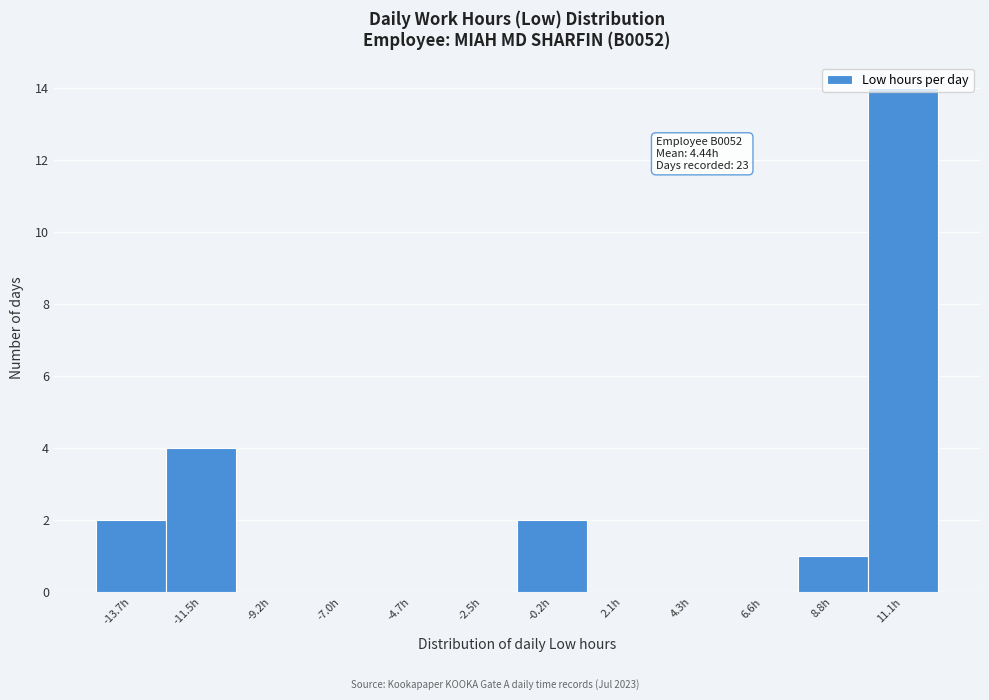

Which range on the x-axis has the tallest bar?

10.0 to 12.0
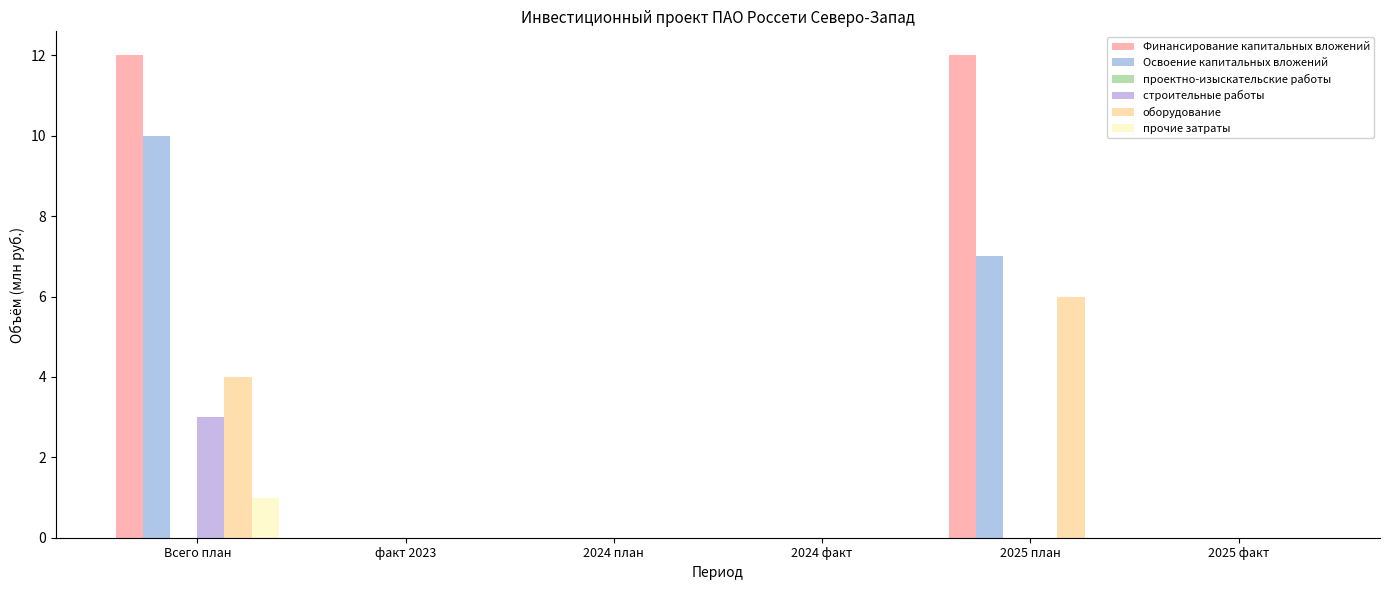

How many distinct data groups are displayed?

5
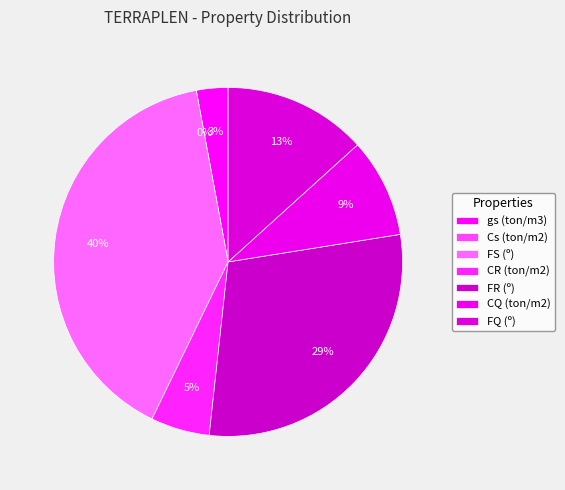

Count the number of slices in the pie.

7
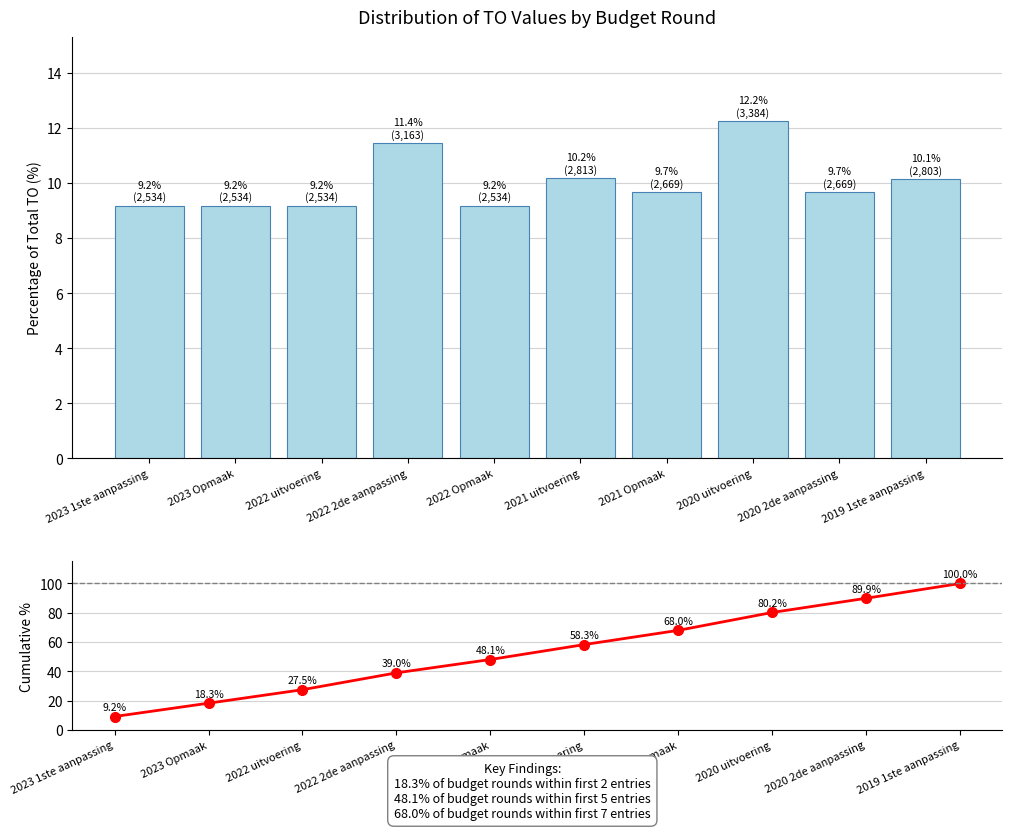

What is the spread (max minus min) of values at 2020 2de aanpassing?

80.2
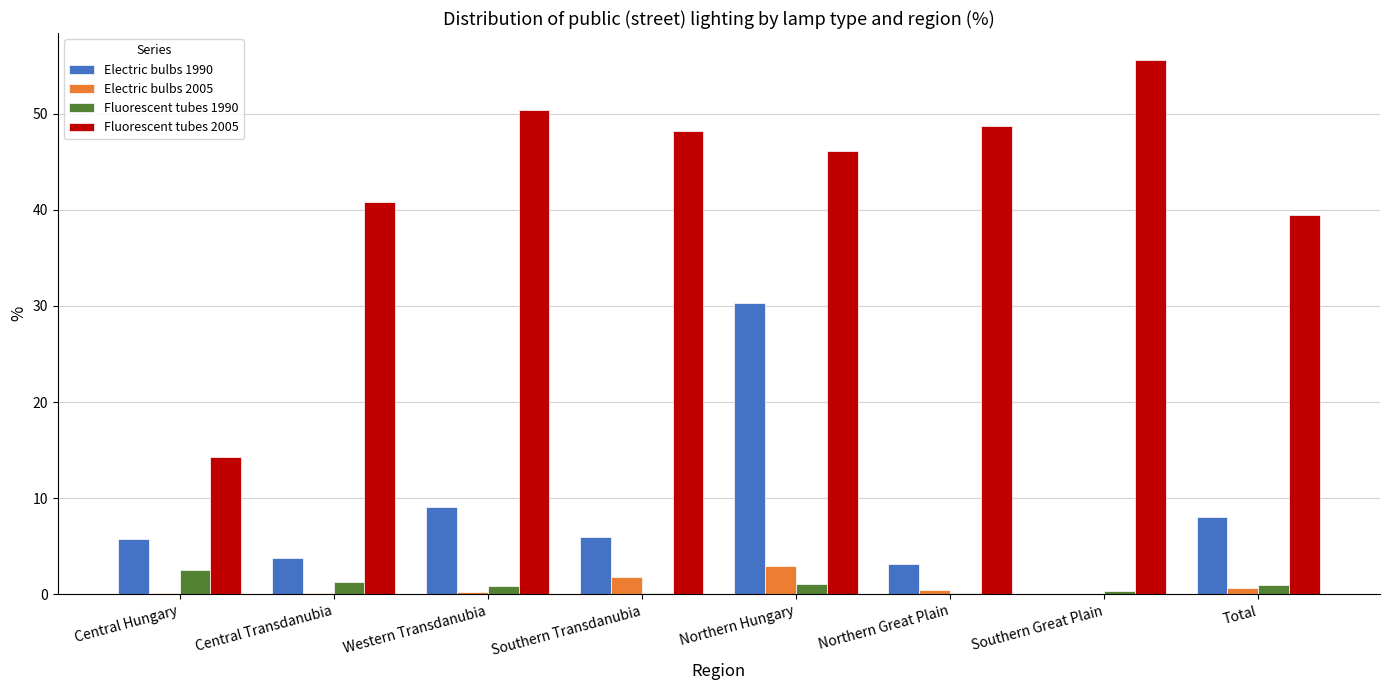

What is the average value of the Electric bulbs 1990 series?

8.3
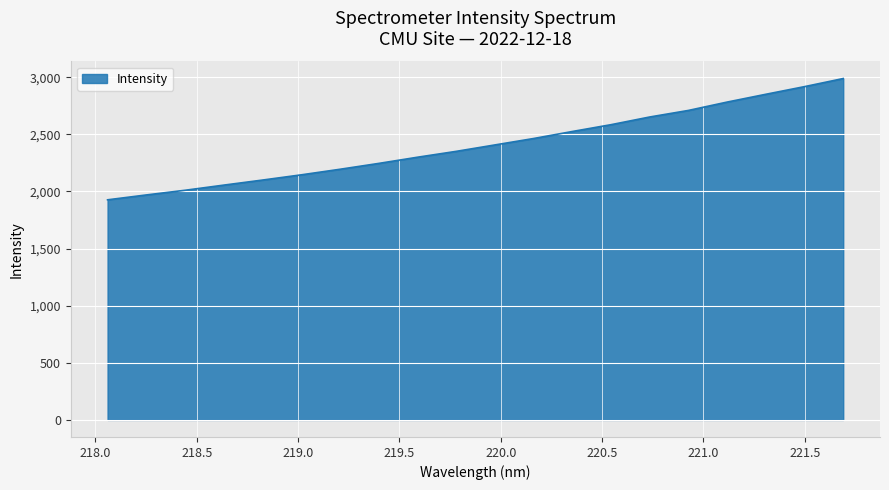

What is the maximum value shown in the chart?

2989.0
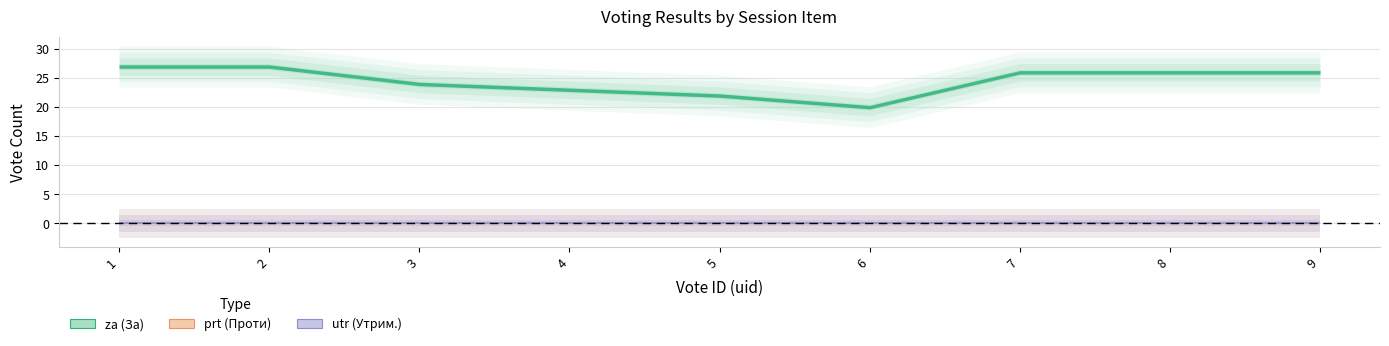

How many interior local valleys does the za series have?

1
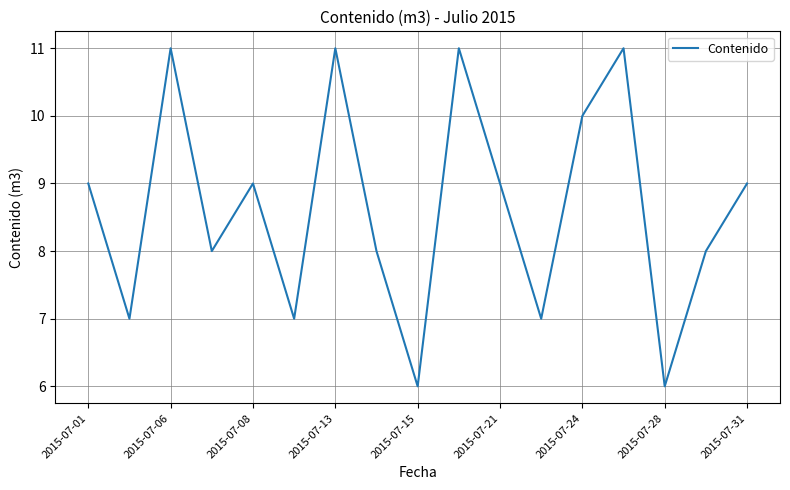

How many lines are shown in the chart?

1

# # # #

Your instructions » Format the rows above as a JSON array of strings with one string per line, skipping blank lines and leaving out the picture lines.

Completed exercise »
[
  "Which range on the x-axis has the tallest bar?",
  "10.0 to 12.0",
  "How many distinct data groups are displayed?",
  "5",
  "Count the number of slices in the pie.",
  "7",
  "What is the spread (max minus min) of values at 2020 2de aanpassing?",
  "80.2",
  "What is the average value of the Electric bulbs 1990 series?",
  "8.3",
  "What is the maximum value shown in the chart?",
  "2989.0",
  "How many interior local valleys does the za series have?",
  "1",
  "How many lines are shown in the chart?",
  "1"
]